Tsuna stava abbracciando un Gokudera che pareva in perfetta forma, ma che stava anche piangendo come un vitellino, così commosso da essere quasi fuori di sé.

I macchinari emettevano suoni forti e confortanti, segno del fatto che non fosse solo un'impressione: Gokudera stava davvero meglio.

Ma soprattutto, Byakuran sedeva tranquillo su un comodino, mangiando marshmallows e smanettando sul cellulare: “Ah, eccola.” disse.

La colonna sonora de “Il Tempo delle Mele” cominciò. Tsuna si staccò da Gokudera giusto il tempo di guardarlo in viso e fare una risatina imbarazzata, poi ricominciò ad abbracciarlo.

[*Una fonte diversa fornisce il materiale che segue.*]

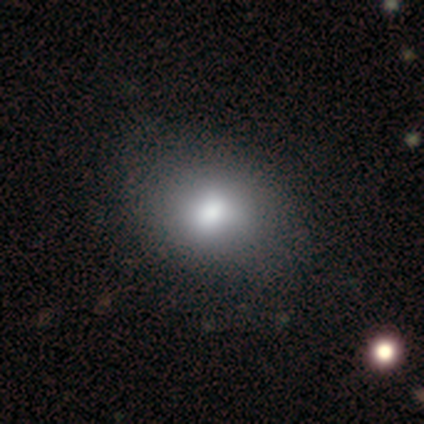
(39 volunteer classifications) A smooth galaxy with no disk features (77%) that is in between round and cigar-shaped (70%).

Vote fractions:
- Smooth or featured? smooth: 77% / featured or disk: 21% / star or artifact: 3%
- How rounded? in between: 70% / round: 30% / cigar-shaped: 0%
- Merging? none: 66% / minor disturbance: 13% / merger: 3% / major disturbance: 0%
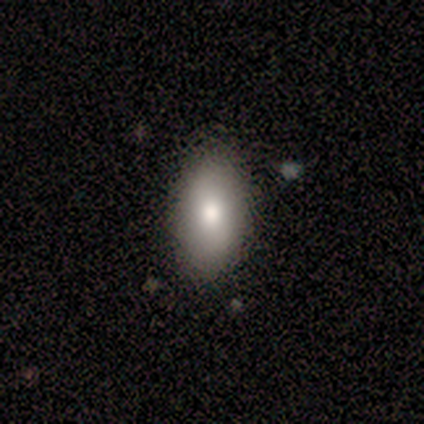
Smooth or featured? 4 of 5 (80%) said smooth. How rounded? 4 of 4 (100%) said in between. Merging? 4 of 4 (100%) said none.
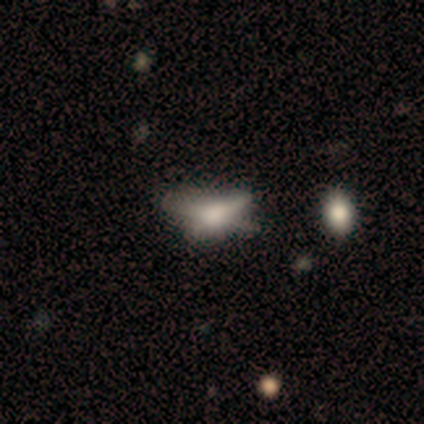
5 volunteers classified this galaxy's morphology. type=featured or disk (80%); edge-on=no (75%); bar=no (67%); spiral arms=no (100%); bulge=large (33%, tied with moderate and none); merging=none (40%, tied with major disturbance).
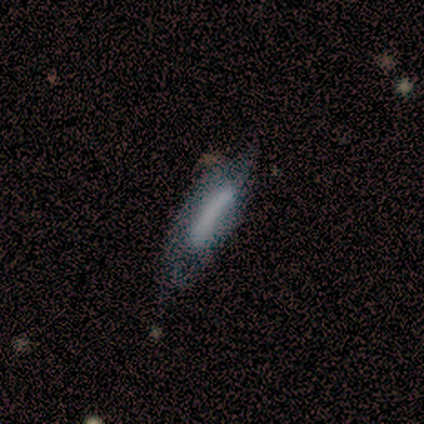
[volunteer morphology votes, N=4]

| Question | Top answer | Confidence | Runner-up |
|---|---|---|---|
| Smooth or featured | featured or disk | 50% | smooth (25%) |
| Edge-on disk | no | 100% | — |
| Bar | no | 100% | — |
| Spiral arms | yes | 50% | tied: no (50%) |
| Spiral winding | loose | 100% | — |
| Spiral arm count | can't tell | 100% | — |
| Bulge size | dominant | 50% | tied: large (50%) |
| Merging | none | 33% | tied: minor disturbance (33%), major disturbance (33%) |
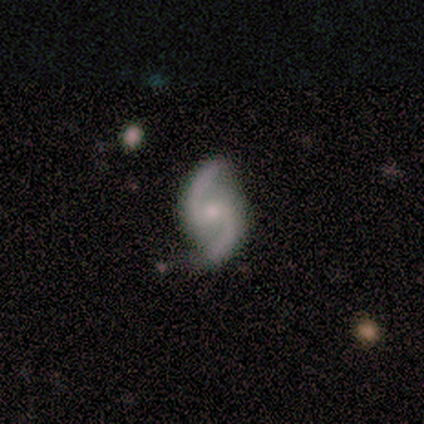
This appears to be a featured or disk galaxy (80%) with no bar (75%), 2 (67%) medium (67%) spiral arms (75%) and a small central bulge (50%). Merging: none (100%).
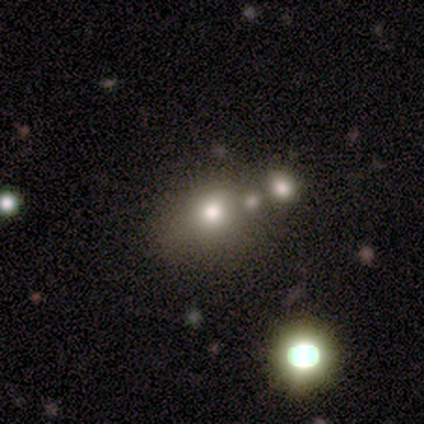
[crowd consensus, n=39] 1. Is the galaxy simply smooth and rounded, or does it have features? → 64% smooth, 21% star or artifact, 15% featured or disk.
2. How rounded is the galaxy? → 56% round, 40% in between, 4% cigar-shaped.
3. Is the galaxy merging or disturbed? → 39% none (tied), 39% merger (tied), 10% minor disturbance, 3% major disturbance.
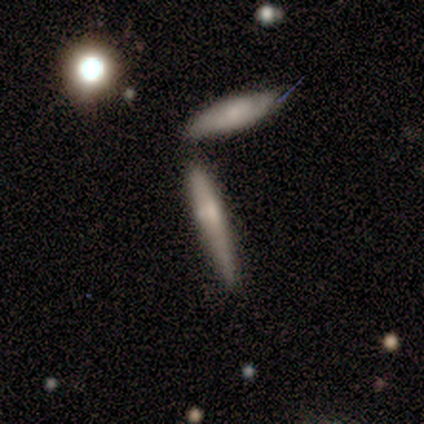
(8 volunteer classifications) Smooth or featured: smooth — 62% (featured or disk — 38%)
How rounded: cigar-shaped — 100%
Merging: none — 62% (merger — 25%)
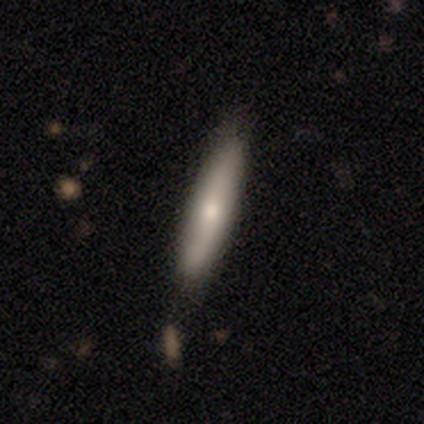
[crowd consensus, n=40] smooth-or-featured: smooth: 72% | featured or disk: 25% | star or artifact: 2%
  how-rounded: cigar-shaped: 86% | in between: 10% | round: 3%
  merging: none: 72% | minor disturbance: 18% | major disturbance: 10% | merger: 0%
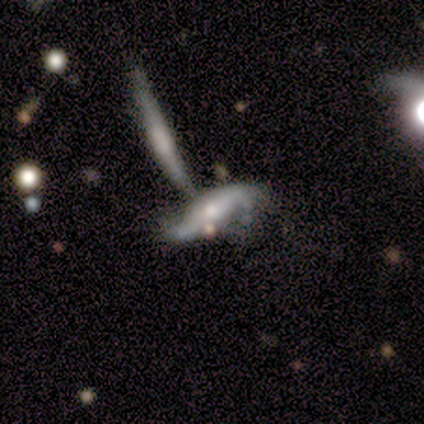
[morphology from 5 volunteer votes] Smooth or featured: smooth — 40% (tied with featured or disk — 40%)
How rounded: in between — 50% (tied with cigar-shaped — 50%)
Merging: merger — 75% (none — 25%)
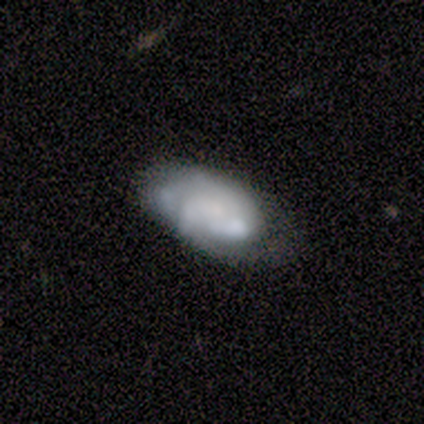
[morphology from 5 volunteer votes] Smooth or featured?
  - smooth: 80% *
  - featured or disk: 20%
  - star or artifact: 0%
How rounded?
  - in between: 100% *
  - round: 0%
  - cigar-shaped: 0%
Merging?
  - none: 60% *
  - minor disturbance: 40%
  - major disturbance: 0%
  - merger: 0%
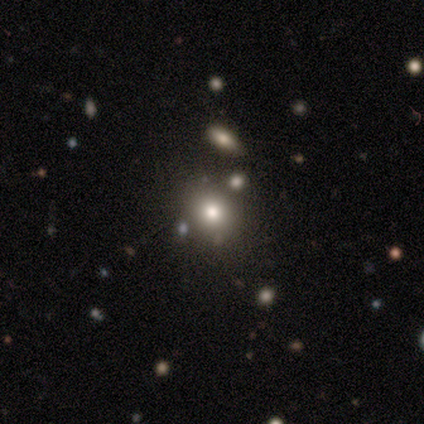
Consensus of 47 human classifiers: smooth_or_featured: smooth (p=0.70) [alt: star or artifact p=0.26]
how_rounded: round (p=0.82) [alt: in between p=0.18]
merging: none (p=0.71) [alt: merger p=0.14]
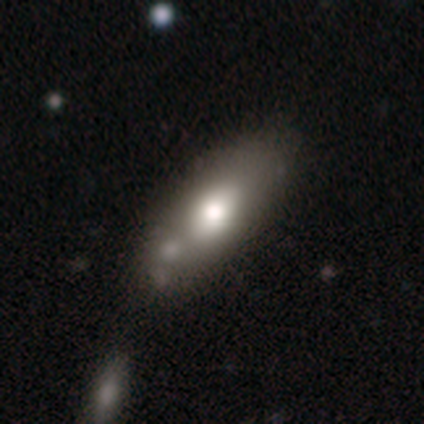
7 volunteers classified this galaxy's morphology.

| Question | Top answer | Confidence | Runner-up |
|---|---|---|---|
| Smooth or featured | smooth | 71% | featured or disk (14%) |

“Che cosa ci fai qui?” chiese Reborn.

“Mi ha chiamato Tsunayoshi-kun. Chiedeva se in uno dei futuri che ho visto ci fosse una cura per la Sindrome di Gokudera, e in effetti c'era. Quindi sono intervenuto a salvare la situazione.” Byakuran rivolse al killer il suo miglior sorriso innocente: “Marshmallow?”

“Preferirei un barile di vodka.” rispose Lambo.

Reborn rilanciò: “Orsetti gommosi intrisi di vodka?”

“Questa sì che è un'idea, Reborn-kun!” commentò Byakuran, poi rise. Una pubblicità di una pomata antibrufoli interruppe il momento romantico, e tante grazie a YouTube.

“Scusami tanto, Gokudera-kun.” disse Tsuna, “Ma il pensiero di dover vivere senza di te...” scosse la testa, come a negare la sola eventualità.

“Decimo...”

“Hayato, vuoi sposarmi?”

“Well, that escalated quickly.” commentò Lambo.

“De... de... de... ci... mo...”

“Ti prego, Hayato. Non voglio più vivere un solo minuto senza di te.”

“Io... sì, Decimo, certo che voglio!” Byakuran si rimise a smanettare con il cellulare, e lasciò partire la marcia nuziale suonata da Brian May.

“Però, hai buon gusto.” commentò Lambo.

“Certo che sì.” si vantò Byakuran, “Sicuro di non volere un marshmallow? Per festeggiare.”

“Beh, se la metti così...”

“Ehi, erbivori.” chiamò Hibari. Tutti si immobilizzarono, Gokudera e Tsuna compresi. Persino YouTube interruppe il caricamento della canzone.

“Ehm... sì?” chiese Tsuna, poi aggiunse: “Hibari-san?”

“Sto cercando di dormire. O chiudete la bocca, o ve ne andate fuori dalle palle.”

 

Mentre passeggiavano nel cortile dell'ospedale, udirono Hibird canticchiare “Miiidooori tanamikuuu...”







...e niente, raga, boh, probabilmente fa cagare, non so più scrivere angst, o forse ho bisogno di un po' di coccole.
Spero abbiate gradito nonostante il Vongola Chaos sia intervenuto a spezzare la tensione!